Les 93 lettres échangées entre les deux plus grands écrivains japonais, Yasunari Kawabata et Yukio Mishima nous plongent « au cœur du néant », nous avertit Françoise Nicol. Il est, vrai que le premier s’est suicidé deux ans après que Mishima s’est ouvert le ventre dans un spectaculaire sepukku. On retiendra ce magnifique éloge de ce dernier après que Kawabata eut reçu le prix Nobel de littérature :
« Le Beau Japon en moi est un texte qui explicite avec une admirable lucidité ce qui constitue le noyau de votre œuvre littéraire […]. Il y a dans la manière dont vous exposez vos réflexions une sorte de magie qui vous permet, en parlant […] du néant, d’en imposer directement la sensation au lecteur. D’ailleurs cette notion de néant […] vous en évoquez l’essence dans ce qu’elle a de lumineux et de porteur de vie en des termes faciles à comprendre pour les Occidentaux. »

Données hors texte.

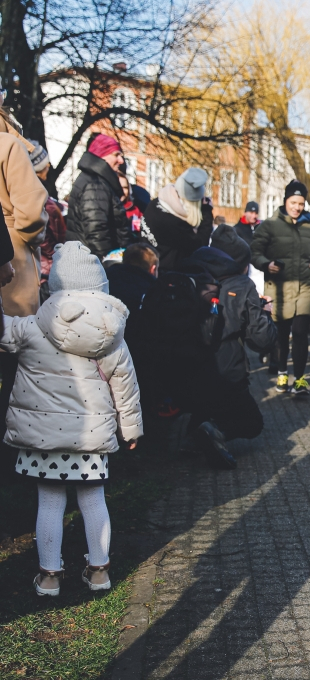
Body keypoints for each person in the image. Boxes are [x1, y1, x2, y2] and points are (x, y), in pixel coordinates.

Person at [5, 242, 143, 596]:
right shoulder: (112, 337)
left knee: (50, 502)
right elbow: (125, 387)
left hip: (43, 438)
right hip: (91, 438)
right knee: (93, 500)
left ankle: (49, 577)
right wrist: (131, 429)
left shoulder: (33, 327)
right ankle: (99, 571)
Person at [181, 225, 277, 469]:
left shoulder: (189, 274)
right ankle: (212, 432)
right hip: (227, 370)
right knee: (252, 422)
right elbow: (261, 341)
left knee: (204, 403)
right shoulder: (243, 285)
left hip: (187, 365)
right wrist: (264, 313)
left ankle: (190, 435)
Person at [250, 179, 310, 396]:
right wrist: (267, 264)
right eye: (293, 202)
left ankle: (300, 379)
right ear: (285, 201)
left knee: (301, 331)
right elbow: (255, 253)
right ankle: (282, 371)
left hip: (306, 285)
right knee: (282, 333)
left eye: (301, 203)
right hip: (279, 287)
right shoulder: (270, 225)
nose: (297, 207)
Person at [0, 122, 47, 452]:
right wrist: (33, 239)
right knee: (13, 358)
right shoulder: (8, 146)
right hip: (10, 260)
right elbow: (30, 214)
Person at [66, 135, 130, 261]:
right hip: (91, 265)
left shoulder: (96, 180)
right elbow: (97, 231)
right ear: (102, 155)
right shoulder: (95, 184)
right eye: (116, 154)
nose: (121, 160)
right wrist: (108, 262)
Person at [145, 167, 214, 272]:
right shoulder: (174, 223)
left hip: (146, 266)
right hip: (165, 275)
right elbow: (199, 246)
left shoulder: (155, 204)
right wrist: (206, 212)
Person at [27, 140, 66, 285]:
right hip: (45, 270)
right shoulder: (37, 197)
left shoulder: (39, 194)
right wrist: (53, 253)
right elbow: (40, 233)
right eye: (44, 164)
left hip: (44, 266)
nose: (48, 166)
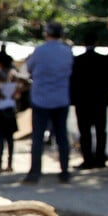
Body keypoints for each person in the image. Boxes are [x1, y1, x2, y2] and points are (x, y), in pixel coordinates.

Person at [22, 21, 74, 184]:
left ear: (47, 33)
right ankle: (65, 171)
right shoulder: (67, 52)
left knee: (38, 138)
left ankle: (35, 173)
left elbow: (28, 69)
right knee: (62, 137)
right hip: (61, 99)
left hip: (41, 99)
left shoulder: (39, 51)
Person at [70, 31, 108, 169]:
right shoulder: (103, 60)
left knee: (85, 132)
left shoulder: (78, 60)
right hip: (99, 101)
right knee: (101, 131)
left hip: (83, 102)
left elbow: (73, 81)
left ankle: (88, 160)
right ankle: (100, 159)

On ne peut tout passer en revue, tant l’ouvrage est passionnant, éclairant, époustouflant, et nous laisserons au lecteur, histoire d’ouvrir son appétit de lecture, la liste des « participants » :
Pier Paolo Pasolini – Silvana Mauri | William Butler Yeats – Dorothy Wellesley | Herman Melville – NathanielHawthorne | Rachel Carson – Dorothy Freeman | Hannah Arendt – Mary McCarthy | Robert Walser – Frieda Mermet | Pierre Bonnard – Édouard Vuillard | Dmitri Chostakovitch – Isaak Glikman | John Muir – Jeanne Carr | Yorguis Zorba – Nikos Kazantzaki | Sam Shepard – Johnny Dark | Marcel Duchamp – Henri-Pierre Roché | Arnold Schoenberg – Vassily Kandinsky | Asger Jorn – Christian Dotremont | Gershom Scholem – Walter Benjamin | Aby Warburg – Erwin Panofsky – Ernst Cassirer | Georges Henri Rivière – Paul Rivet | Jean-Luc Godard – André S. Labarthe | Nelly Sachs – Paul Celan | Kawabata Yasunari – Mishima Yukio | Stefan Zweig – Joseph Roth | Blaise Cendrars – Henry Miller | Hermann Hesse – Thomas Mann | Paul Gauguin – Daniel de Monfreid | Gaston Chaissac – Jean Dubuffet | René Char – Edmond Jabès| Samuel Beckett – Bram van Velde | Maurice Chappaz – Philippe Jaccottet | Joseph Czapski – Jil Silberstein | Henri Michaux – Franz Hellens | Georges Perros – Jean Grenier | Valery Larbaud – Adrienne Monnier | Saint-Pol-Roux – Víctor Segalen | Andreï Tarkovski – Sergueï Paradjanov | Víctor Erice – Abbas Kiarostami | Nâzim Hikmet – Kemal Tahir | Georg Baselitz – A. R. Penck | Marie-Louise Arconati Visconti – Alfred Dreyfus | Franz Boas – Paul Rivet | | Varlam Chalamov – Nadejda Mandelstam |
On conviendra que ce menu est des plus alléchants. En définitive, nous avertit Nicole Marchand-Zañartu, « la correspondance que deux êtres entretiennent est surtout un art de la fugue, une sorte de contrepoint à l’œuvre qui la complète, et souvent l’éclaire. » C’est là l’intérêt majeur de ce regard dans les coulisses de la création : ce livre, comme quelques autres de ces deux auteurs, est un précieux sésame.
L’amitié exprimée par les mots- presque aussi belle que l’amitié qui s’exprime sans mots.